As I wrote in my previous blog post, I was heading to Todos Santos, Baja California, to attend the appropriately named Todos Santos Writers Workshop. I planned to use the workshop’s daily prompts to work on a novel based on the true story of a French-Swiss-Belgium socialist colony founded near Dallas in the mid-1800s, told from the point of view of a woman who joins her passionately socialist husband in the experiment in communal living.


My workshop leader, Michelle Wildgen of the Madison Writer’s Studio (left), challenged our small group of five writers with exercises in character exposition, point of view, and plot development.
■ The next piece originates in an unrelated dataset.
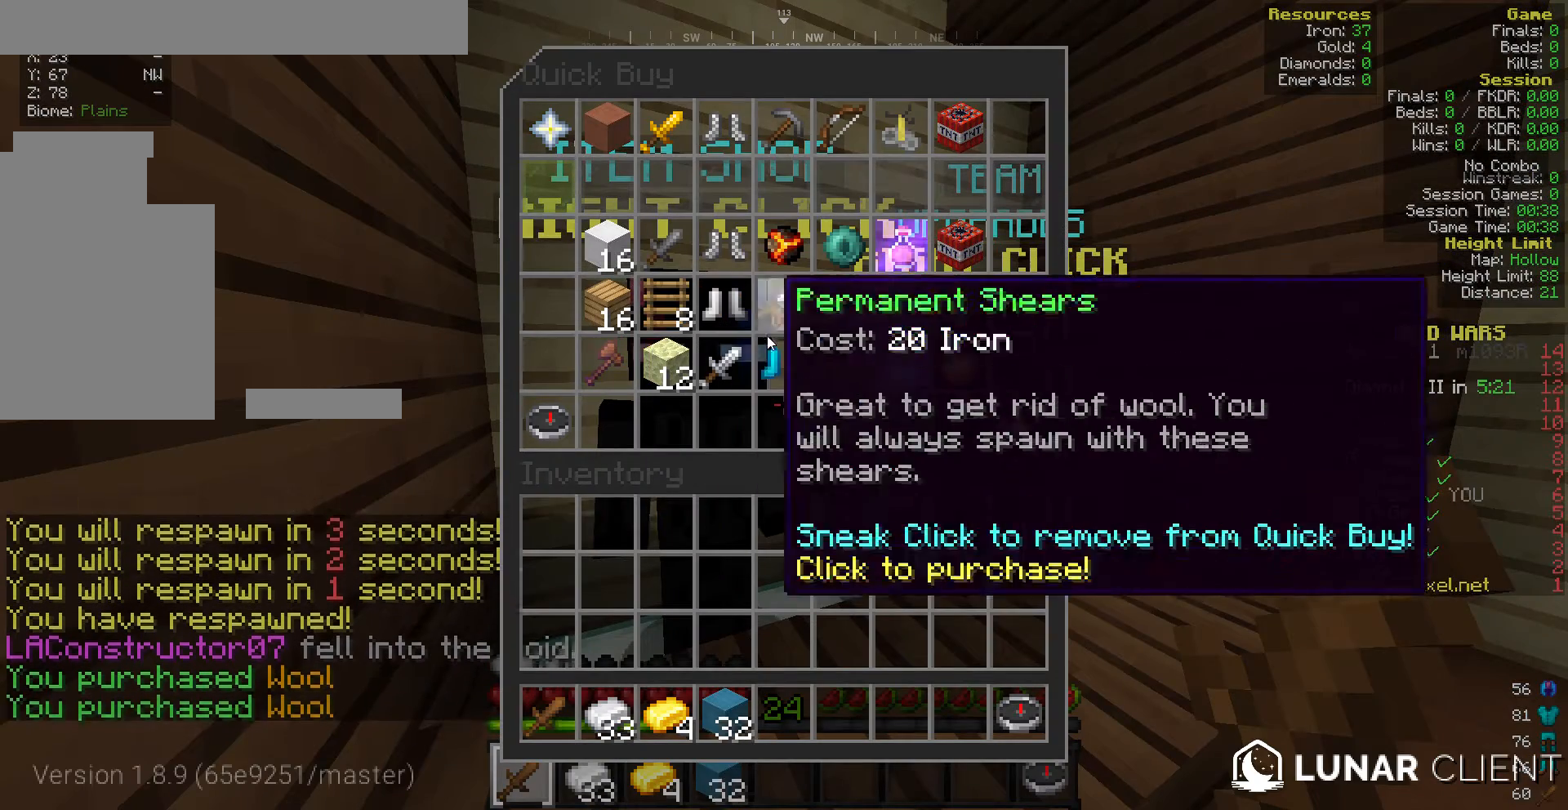
{"keys": [], "mouse": [], "events": []}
I was able to use some of the prompts to work on my socialist colony novel, but others gave me a chance to flesh out other projects I hope to pursue someday. Our group’s writing experiences varied significantly, but Michelle was wonderfully adept at working with each of us at our own level, and making us all feel comfortable in sharing our work. There were plenty of opportunities to socialize with the other 40 or so attendees — perhaps more than enough for a reclusive introvert like me.


The town of Todos Santos was not what I expected. It still has its charms: it’s still close to the beach, and you can certainly find Mexican beer and tacos there. But, a couple of decades ago, when Ben and I rode bicycles up and down Baja California’s parallel coasts, the Todos Santos we experienced then was not the bustling, noisy, car-jammed tourist town it is today. Adjusting my expectations to today’s reality took a few days, but I made new friends and would recommend the workshop to anyone who needs a break from winter weather north of the border.


I had spent a few months before I left for Mexico brushing up on my elementary Spanish, hoping to be ready to converse with the “locals” – that is, the non-U.S.-expats who fill the bars and restaurants. I tried to speak the language as often as I could. But as friends suggested to me before I left, everyone there spoke better English than I do Spanish. I would ask a question in Spanish and get an answer in English. I guess I didn’t fool anyone.


With that, I’ll sign off this month with hasta luego, and hasta pronto. Please watch for my new books. And if you like them, please write a review.